I could, honestly, do without the terrible graphics strewn throughout the DVD. An “Annoyance Meter” shows up alongside JC‘s story about lost luggage. A “Dork Meter” shows up when Lance tells the camera that escalators are cool. When Lance gives a tour of their bungalow in Africa, he is accompanied by a “Isn’t that Special” counter. During a segment about a fan who wrote “I love you” 15,000 times in honor of Chris, the screen erupts in photos of Chris surrounded by throbbing pink hearts. If I thought they knew how ironic all the cheese was, I could maybe laugh about it.

Amy: I did like the small square cyberboxes that showed up every so often to give the viewer backround on what was going on. Like their first real introduction to the German public, where their album had already gone gold, or the radio station interview when no one would call in so they had to do it themselves.

Amanda: To Joey‘s credit, there is some brutal honesty hidden under a fan “tribute.” Segment titles tell viewers how much *NSYNC loves its fans, and then that love sometimes goes “crazy.” It’s the “crazy” that is the most affecting. Fans chase cars, banging on the windows and the roof, crying and taking pictures and trampling each other. They grab for any piece of The Boys they can reach, pulling and shoving. At one point Lance begs a security guard to retrieve a gift from a fan, because she’s clinging to his car door and weeping. Another time the camera tracks them walking through a crowd at waist-level, and we hear JC saying, “Calm down.”

The most urgent reminder that they’re just boys – normal flesh and blood – is at the end of the segment. Justin and Chris have run into an elevator, and the girls are teeming at the doors, security demanding they back off. The camera turns to Justin, who is breathing hard and looks amazed and scared to death. Chris says, “I TOLD you it was going to be like that” while Justin pants beside him. Sadly, I know that some fans won’t see this as a plea for privacy. I can see girls, older now, scrutinizing their television sets for images of themselves, squealing when JC looks right. At. Them.
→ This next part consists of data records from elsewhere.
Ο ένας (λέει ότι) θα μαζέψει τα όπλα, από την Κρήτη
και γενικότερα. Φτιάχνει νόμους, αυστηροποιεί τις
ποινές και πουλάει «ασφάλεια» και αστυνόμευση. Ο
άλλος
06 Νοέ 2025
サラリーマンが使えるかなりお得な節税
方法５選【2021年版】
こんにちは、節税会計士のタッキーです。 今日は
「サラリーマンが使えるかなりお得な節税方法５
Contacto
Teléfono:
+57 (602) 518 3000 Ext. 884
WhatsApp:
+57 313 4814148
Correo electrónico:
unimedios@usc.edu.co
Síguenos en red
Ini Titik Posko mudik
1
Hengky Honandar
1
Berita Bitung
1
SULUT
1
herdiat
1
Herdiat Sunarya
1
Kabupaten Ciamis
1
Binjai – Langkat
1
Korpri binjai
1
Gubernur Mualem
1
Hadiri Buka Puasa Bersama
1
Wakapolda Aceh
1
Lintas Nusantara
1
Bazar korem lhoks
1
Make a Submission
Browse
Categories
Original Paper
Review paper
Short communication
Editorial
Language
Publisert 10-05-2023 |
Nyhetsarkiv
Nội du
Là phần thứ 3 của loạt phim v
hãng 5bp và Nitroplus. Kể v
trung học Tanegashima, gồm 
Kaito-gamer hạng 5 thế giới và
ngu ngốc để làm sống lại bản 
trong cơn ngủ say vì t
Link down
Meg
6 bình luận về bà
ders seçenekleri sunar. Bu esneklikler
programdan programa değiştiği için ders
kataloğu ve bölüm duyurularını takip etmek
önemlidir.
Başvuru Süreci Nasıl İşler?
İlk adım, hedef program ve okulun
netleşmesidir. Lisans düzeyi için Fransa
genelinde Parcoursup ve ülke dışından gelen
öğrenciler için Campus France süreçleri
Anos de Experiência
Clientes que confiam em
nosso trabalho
Amy: Oh goodness, yes. We saw that when we were in Vegas – girls of all ages, some with parents, some in mobs of giggling, screaming friends – camped out in the elevator bank of The Boys’ hotel. Or waiting for them outside whatever restaurant they were in, for what? A glimpse? A handshake? To scream and wail or be struck by absolute hysterics? There is a line before all the fan footage that says they wanted the fans to see themselves as *NSYNC sees them. I’m curious if all the fans are comfortable with that image.

Amanda: While it’s true that there has always been an amateur feel to much of *NSYNC‘s merchandise (and, honestly, that feel is a lot of their appeal), I was bothered by the haphazard, slapped-together-ness of the DVD. A lot of the video is dark and hard to make out, and they could have used someone who knew what they were doing in the edit room. Misspellings are an enormous pet peeve of mine – it irritated me each time one popped up. Plus, in one of the performances at the end, there is a frame that pops in with the words “Unrendered Frame” and “Fill in.” This may have been edited together from home videos, but if they’re going to charge, and claim themselves to be a professional business, it should be clean and well-done. There is a mass amount of footage available on ebay that gives more of an exclusive, personal look at the days of *NSYNC, and people are snapping it up hungrily. If *NSYNC wants to capitalize on that demand, they should spend quality time creating a product that won’t make their fans feel ripped off.]

I’m guessing that Reel *NSYNC is a test. How much desire still exists for *NSYNC merchandise? What will people pay for it? I hope it’s a test the fan pass, that this is just the first of many volumes.